HBO only. All the movies they show eventually end up on the other movie channels, so why have all of them? Besides, I don't have the time....


----------



## lastmanstanding (Mar 22, 2003)

I have A150. I had HBO and Showtime, but found my viewing tapering after a while.

HD programming promises to change that.


----------



## nuts4scuba (Jan 11, 2003)

I just added hbo/skinamax package a little over a month ago.


----------



## John Corn (Mar 21, 2002)

HBO
Cinemax
AT 150
Superstations
NHL Center Ice
NBA League Pass


----------



## DmitriA (Aug 6, 2002)

> _Originally posted by neuronbob _
> *HBO only. All the movies they show eventually end up on the other movie channels, so why have all of them? Besides, I don't have the time.... *


But it doesn't work the other way unfortunately - HBO does not get all the movies that the other channels show.
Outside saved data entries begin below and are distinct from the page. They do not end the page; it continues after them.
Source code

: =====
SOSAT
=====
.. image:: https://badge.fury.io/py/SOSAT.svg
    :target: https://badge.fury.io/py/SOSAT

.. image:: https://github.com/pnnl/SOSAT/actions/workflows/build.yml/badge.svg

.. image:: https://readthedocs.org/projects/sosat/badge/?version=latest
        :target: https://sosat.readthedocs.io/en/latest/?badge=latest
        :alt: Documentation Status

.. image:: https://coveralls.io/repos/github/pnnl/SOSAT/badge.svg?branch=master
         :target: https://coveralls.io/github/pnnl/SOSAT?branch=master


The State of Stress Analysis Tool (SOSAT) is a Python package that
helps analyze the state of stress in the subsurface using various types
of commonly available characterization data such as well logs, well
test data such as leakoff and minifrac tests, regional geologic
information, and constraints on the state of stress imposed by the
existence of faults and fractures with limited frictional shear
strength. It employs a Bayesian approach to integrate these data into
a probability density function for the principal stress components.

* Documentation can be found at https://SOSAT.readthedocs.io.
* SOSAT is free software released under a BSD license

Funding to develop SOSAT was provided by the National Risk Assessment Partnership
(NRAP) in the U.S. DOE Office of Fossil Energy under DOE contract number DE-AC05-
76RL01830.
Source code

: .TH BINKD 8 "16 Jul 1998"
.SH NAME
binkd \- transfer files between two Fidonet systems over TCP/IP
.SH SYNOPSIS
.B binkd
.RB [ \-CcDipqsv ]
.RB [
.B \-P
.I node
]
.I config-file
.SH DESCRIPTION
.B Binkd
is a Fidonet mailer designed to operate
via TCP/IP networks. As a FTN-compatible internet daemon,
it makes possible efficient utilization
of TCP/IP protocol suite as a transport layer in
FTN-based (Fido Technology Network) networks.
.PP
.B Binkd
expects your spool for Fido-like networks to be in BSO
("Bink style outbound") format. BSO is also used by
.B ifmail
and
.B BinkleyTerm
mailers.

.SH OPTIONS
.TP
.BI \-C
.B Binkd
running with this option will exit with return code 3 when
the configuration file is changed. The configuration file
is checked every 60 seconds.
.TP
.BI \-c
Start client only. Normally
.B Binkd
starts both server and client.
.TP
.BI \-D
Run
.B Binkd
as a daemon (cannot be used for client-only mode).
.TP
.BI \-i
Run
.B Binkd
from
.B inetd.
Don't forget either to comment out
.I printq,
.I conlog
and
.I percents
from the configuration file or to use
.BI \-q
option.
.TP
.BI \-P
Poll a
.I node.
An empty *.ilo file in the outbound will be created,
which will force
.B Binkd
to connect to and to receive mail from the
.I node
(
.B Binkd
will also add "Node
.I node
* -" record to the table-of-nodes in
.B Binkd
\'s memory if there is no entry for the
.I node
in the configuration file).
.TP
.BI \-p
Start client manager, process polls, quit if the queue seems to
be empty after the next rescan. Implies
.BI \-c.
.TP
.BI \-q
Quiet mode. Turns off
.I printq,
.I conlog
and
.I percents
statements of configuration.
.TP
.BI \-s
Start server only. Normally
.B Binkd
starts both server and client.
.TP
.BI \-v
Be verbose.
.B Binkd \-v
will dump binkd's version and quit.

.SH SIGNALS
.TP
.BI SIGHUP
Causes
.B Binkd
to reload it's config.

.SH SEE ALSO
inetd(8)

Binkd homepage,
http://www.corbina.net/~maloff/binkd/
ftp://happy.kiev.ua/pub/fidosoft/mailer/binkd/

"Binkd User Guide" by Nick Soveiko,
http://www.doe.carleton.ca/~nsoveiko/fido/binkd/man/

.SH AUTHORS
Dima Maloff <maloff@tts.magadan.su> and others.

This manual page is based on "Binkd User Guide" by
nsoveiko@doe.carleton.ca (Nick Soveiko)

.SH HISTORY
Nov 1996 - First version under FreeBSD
In fact, their movie offerings pretty much suck because they spend so much money and time on original programming...


----------



## marko (Jan 9, 2003)

I've been getting Starz for free(some weird problem with me disconnecting the receiver while subscribed to stars, and reconnecting later on my 4900 receiver for the past couple of months. 

I would feel bad for getting it for free, but I hardly ever watch it anyway. Guess I am picky about what movies I watch.


----------



## pez2002 (Dec 13, 2002)

> _Originally posted by marko _
> *I've been getting Starz for free(some weird problem with me disconnecting the receiver while subscribed to stars, and reconnecting later on my 4900 receiver for the past couple of months.
> 
> I would feel bad for getting it for free, but I hardly ever watch it anyway. Guess I am picky about what movies I watch. *


Back in the summer of 01 When i had comcast digital cable I got starz! free for a Year it was So Great Now I dont have digital Cable i have Dtv

:hi:


----------



## blingbling (Sep 6, 2002)

> _Originally posted by BobMurdoch _
> *
> 
> Don't worry, I'll draw his fire.....
> ...


This is probably a silly question but do you speak French? If not do these French channels have English portions of their programming?


----------



## BobMurdoch (Apr 24, 2002)

I speak enough French to function as a tourist, but not enough to catch every word I hear. Just about all of the TV5 programming is in French (my wife is much more fluent than me....), but they do occasionally have English subtitles on some movies.

I can understand about 50% of what I hear as "Je parle un peu Francaise" (I speak a little French).


----------